Sponsors should include in the study protocol a description of the tools and methods for selection, extraction, transfer, and handling of data and how they have been or will be validated. It is essential that processes are established to ensure the integrity of the data from acquisition through to archiving and sufficient detail captured to allow for the verification of these activities. It is expected that the validity of the RWD that are intended to be used in the study is formally documented and approved by the sponsor before the study protocol is published or submitted to the MHRA.

Acceptable processes would need to be in place for any additional data collected outside of the main source database.
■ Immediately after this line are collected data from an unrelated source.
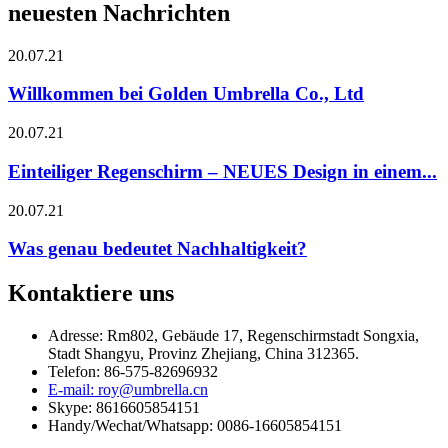
neuesten Nachrichten
20.07.21
Willkommen bei Golden Umbrella Co., Ltd
20.07.21
Einteiliger Regenschirm – NEUES Design in einem...
20.07.21
Was genau bedeutet Nachhaltigkeit?
Kontaktiere uns
Adresse: Rm802, Gebäude 17, Regenschirmstadt Songxia,
Stadt Shangyu, Provinz Zhejiang, China 312365.
Telefon: 86-575-82696932
E-mail: roy@umbrella.cn
Skype: 8616605854151
Handy/Wechat/Whatsapp: 0086-16605854151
‘Digital health technologies’ can be used to gather health related data. They include sensors, wearables and other technologies, such as ingestible devices and implantables. Such devices and apps might be used to collect RWD as part of routine clinical care for patient reported outcomes or home-based measurements. For example, completing an ‘activities of daily living’ questionnaire online before attending an appointment or using an oxygen saturation probe to monitor a patient with congenital cardiac disease awaiting intervention. Other sources of RWD might utilise devices that capture indicators of function (for example daily step count). These might be used as supportive evidence of safety or efficacy of a treatment. It is important that both the device and any tool (such as a questionnaire) are suitability validated for the measurements required. The relevance, objectivity, and practicality of measurements should be considered, taking into account the disease, age, and potential functional abilities of the user. Some devices may be regulated as a medical device and advice can be sought from MHRA when required.

General Principles:

• As for all studies, data quality and assurance and appropriate data management oversight is essential.
• Data quality processes must be detailed in the study protocol and these must be appropriately validated to ensure that any process is fit for its intended use.
• Data quality checks should be conducted to ensure all data values are recorded, handled, and stored in a way that allows its accurate reporting, interpretation and verification.
• Data should meet agreed specifications and requirements defined by the sponsor to support the study requirements to ensure that any received data contains only expected data files and that all data elements are structured correctly as per the agreed specification.

Inspection

The majority of MHRA Good Clinical Practice (GCP) inspections are carried out under the risk-based compliance programme. These can be either systems-based or study specific. Inspectors work in conjunction with assessors to identify studies for inspection based on a wide variety of factors including areas of interest e.g., ePROs, novel interventions or based on regulatory triggers.

Inspection of the systems and processes used for the oversight of RWD suppliers and the subsequent onward management of RWD data may also occur in conjunction with an inspection of a sponsor or Contract Research Organisation (CRO). Areas of particular interest for review would include randomisation methods, data management, Investigational Medicinal Product (IMP) management, safety reporting, sponsor oversight and where externally provided databases are used to collect study data. Processes used to assure the integrity of the reported data are a common focus throughout any inspection of a licensing application.

4. Advice

If advice beyond what is contained in the guidelines would be helpful, please request a scientific advice meeting to discuss any plans. This can include representatives with expertise in licensing, clinical trial approval, post-licensing studies, paediatric studies, medical devices, inspection and Electronic Healthcare Records as applicable.